A comprehensive risk-benefit assessment is needed before employing combination antibiotic prophylaxis that includes vancomycin.

Discontinuing antibiotics after incision closure

One of the major changes between the 2014 and most recent SSI prevention guidelines was the addition of a recommendation to stop antimicrobial therapy after the incision is closed in the operating room.

Previous guidance recommended stopping antibiotic prophylaxis within 24 hours of surgery. Presently, there is no evidence that antibiotic therapy given after incisional closure reduces SSIs, even when drains are inserted during the procedure, and prolonged durations are increasingly associated with patient harm, such as AKI.

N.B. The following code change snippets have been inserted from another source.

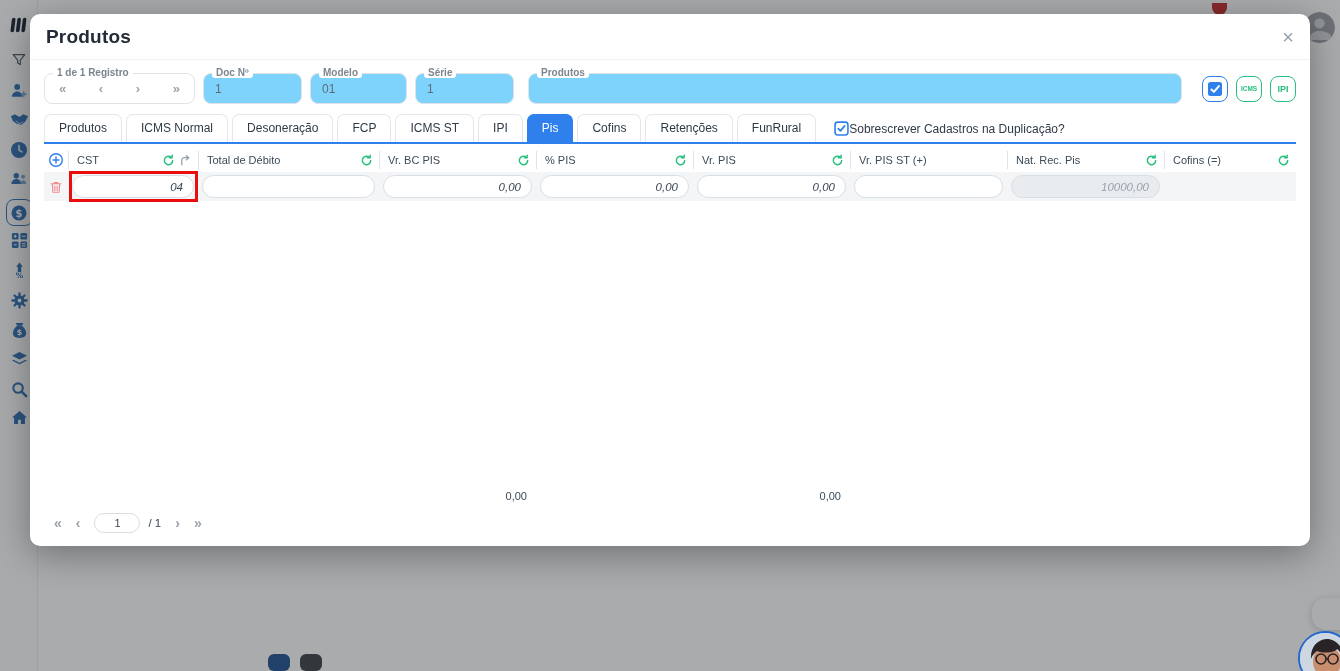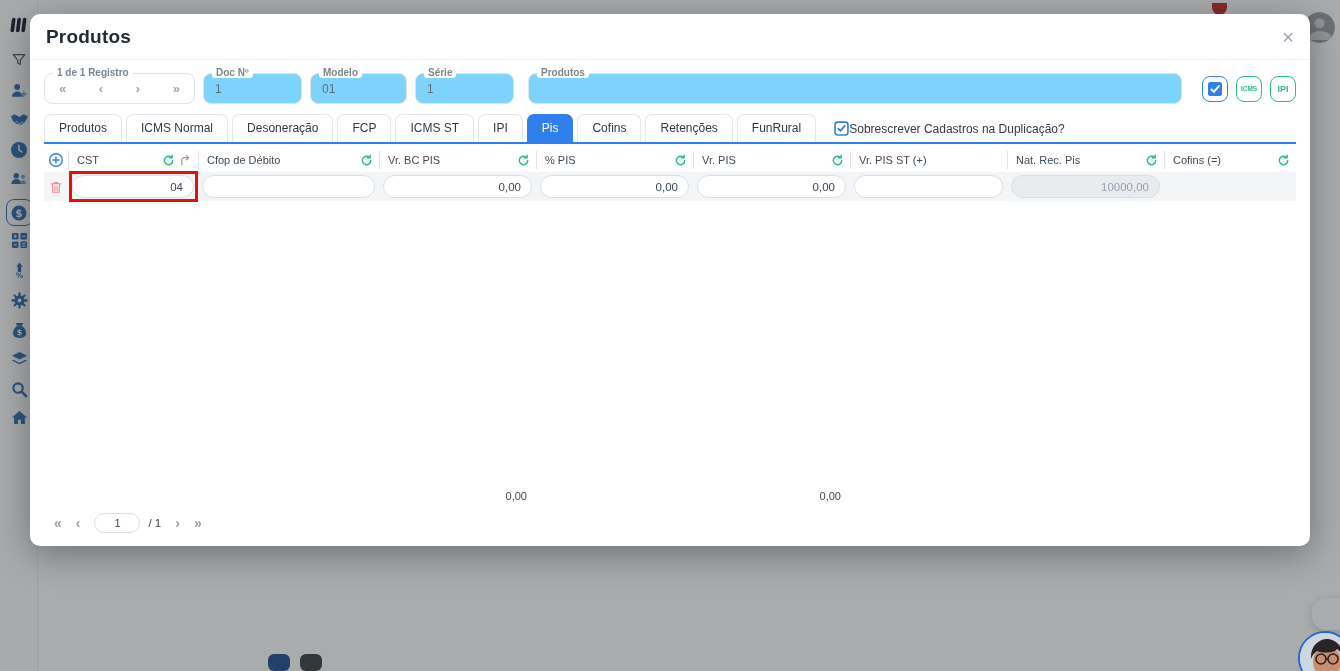--- a/index.html
+++ b/index.html
@@ -281,7 +281,7 @@
           </svg>
       </div>
       <div class="gh-cell">
-        <span class="lbl">Cfop de Débito</span>
+        <span class="lbl">Total de Débito</span>
           <span class="sp"></span>
         <svg width="13" height="13" viewBox="0 0 14 14">
             <path d="M11.5 7a4.5 4.5 0 1 1-1.3-3.2" fill="none" stroke="#27c07d" stroke-width="1.6" stroke-linecap="round"></path>

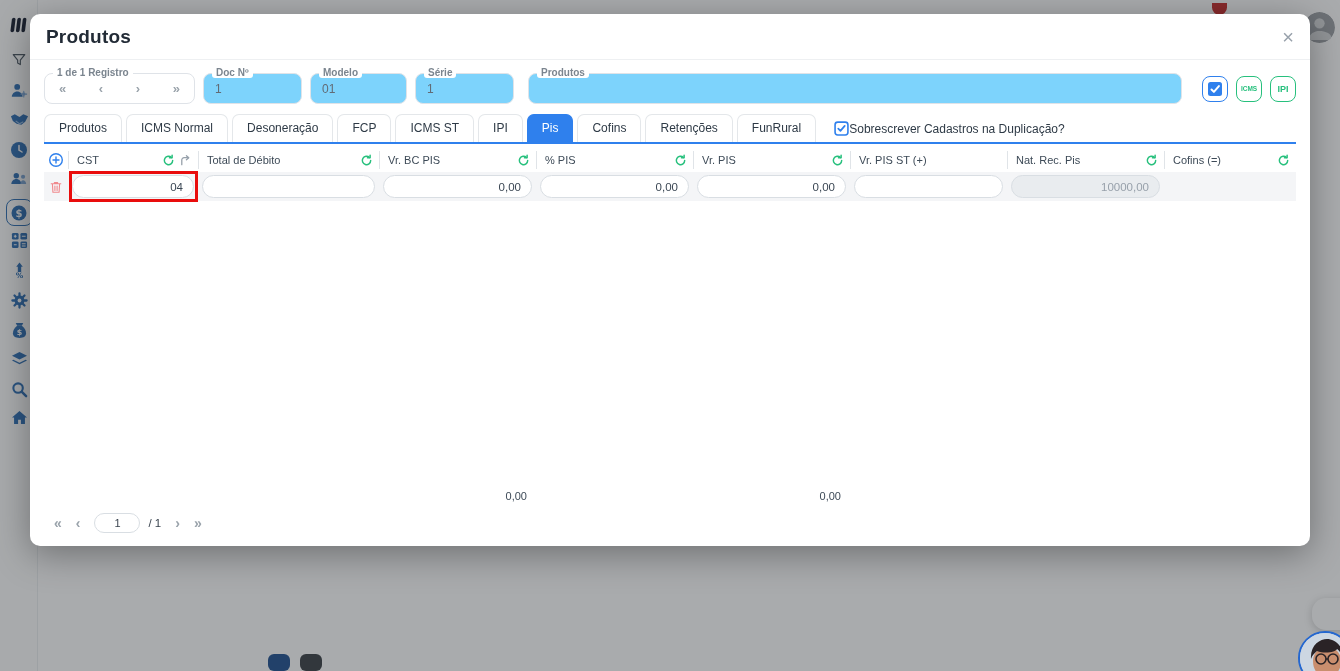--- a/index.html
+++ b/index.html
@@ -62,7 +62,7 @@
   .grid-row { background:#f4f5f7; padding:3px 0; align-items:center; flex:0 0 auto; }
   .cell { padding:0 4px; position:relative; }
   .cell input { width:100%; height:23px; border:1px solid #d9dee3; border-radius:12px; background:#fff; font-family:inherit; font-size:11.5px; color:#3b4754; padding:0 10px; outline:none; }
-  .cell input.num { text-align:right; }
+  .cell input.num { text-align:right;font-style:italic; }
   .cell input:disabled { background:#e9ecef; color:#98a1ab; }
   .row-icon { display:flex; align-items:center; justify-content:center; cursor:pointer; }
   .annotation { position:absolute; left:1px; top:-4px; right:0; bottom:-4px; border:3px solid #e90d0d; pointer-events:none; }

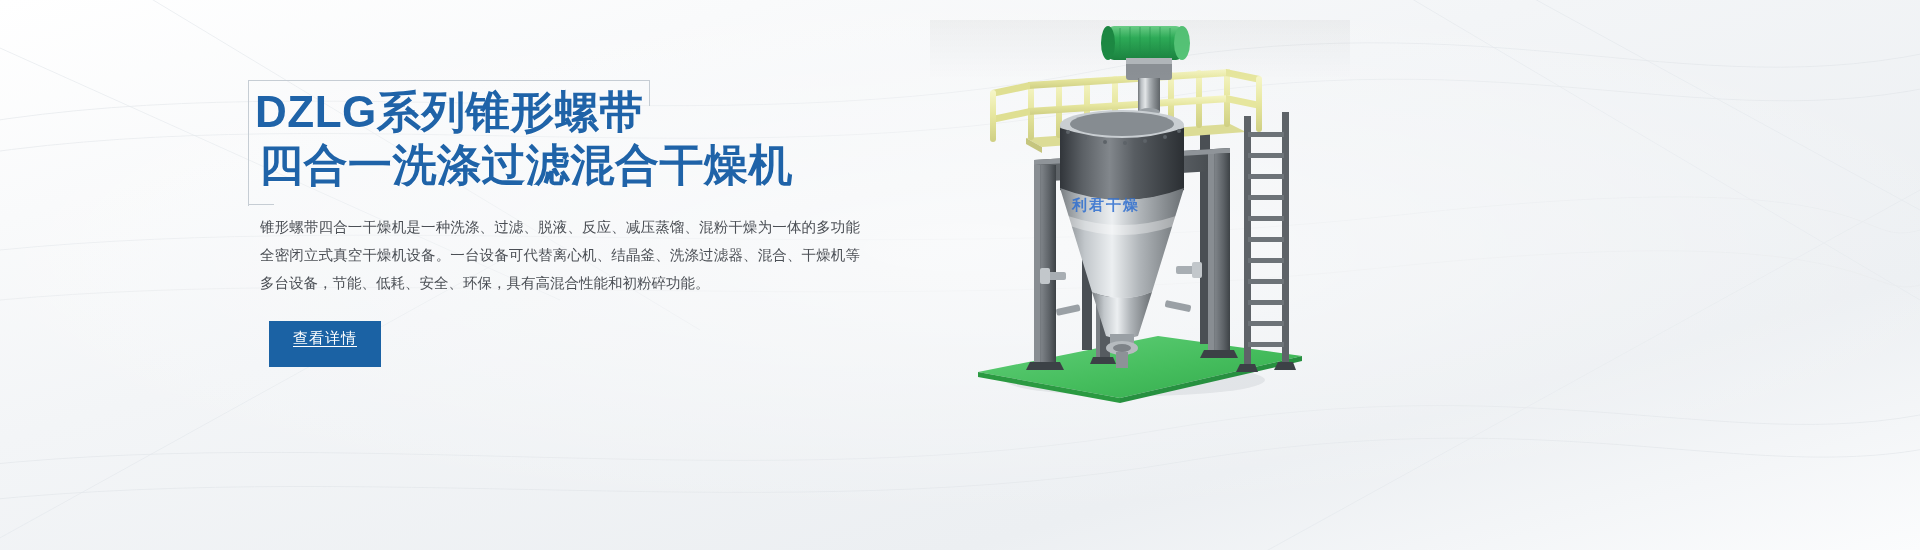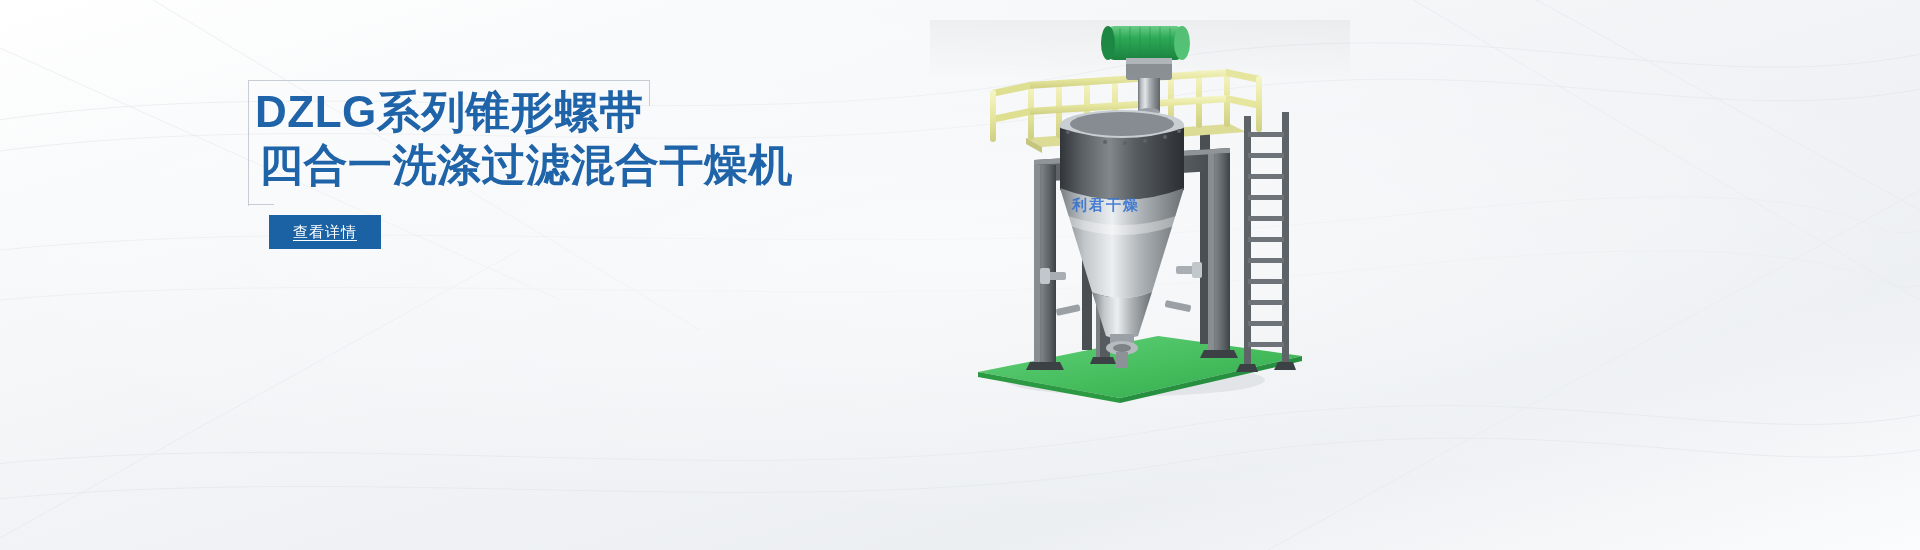--- a/index.html
+++ b/index.html
@@ -123,6 +123,7 @@
       <span class="ln ln2">四合一洗涤过滤混合干燥机</span>
     </h1>
 
+    <p class="lead">锥形螺带四合一干燥机是一种洗涤、过滤、脱液、反应、减压蒸馏、混粉干燥为一体的多功能全密闭立式真空干燥机设备。一台设备可代替离心机、结晶釜、洗涤过滤器、混合、干燥机等多台设备，节能、低耗、安全、环保，具有高混合性能和初粉碎功能。</p>
 
     <a class="cta" href="#">
       <span>查看详情</span>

A systematic review of 28 randomized trials that included 9,478 patients who received either a single dose or multiple doses for prophylaxis showed that multiple prophylactic doses did not reduce the risk for SSIs. Although this review did not include orthopedic surgeries, a single-center, retrospective cohort study investigated patients who underwent joint arthroplasty and received a single dose of antibiotic prophylaxis — no additional doses after skin closure — or 24-hour antibiotic duration determined there were no differences in prosthetic joint infection, superficial infection, 90-day reoperation or 90-day complications.

Other strategies for SSI prevention

Preventing SSIs takes a coordinated approach with a cohesive, multidisciplinary team across the preoperative, intraoperative and postoperative periods. The relatively low incidence of SSIs makes conducting randomized controlled trials challenging.

Numerous other strategies have been recommended by international organizations to decrease SSIs. However, only six key components are supported by evidence from randomized trials. Avoiding razors for hair removal was associated with a lower rate of infection (4.4% with razors vs. 2.5% with clippers). Another infection-lowering intervention is decolonization with intranasal antistaphylococcal agents and antistaphylococcal skin antiseptics for high-risk procedures (0.8% with decolonization vs. 2% without). In addition, the use of chlorhexidine gluconate and alcohol-based skin preparations, maintaining normothermia, and perioperative glycemic control are all supported by randomized controlled studies to decrease SSIs.

Reducing SSIs is a priority. Not only are SSIs linked to significant morbidity and mortality, but they also impact perceptions of the quality of care. Adoption of essential practices in the latest guideline ensures appropriate perioperative antibiotic selection, timing and duration. Complete assessment of beta-lactam allergies may avoid routine perioperative antibiotic agents like vancomycin and clindamycin. Together with stopping prophylactic antibiotics at incision closure, it lessens the risk for adverse events.

Sometimes less antimicrobial prophylactic therapy is more, when thinking of spectrum coverage and duration. The best treatment of SSIs is prevention.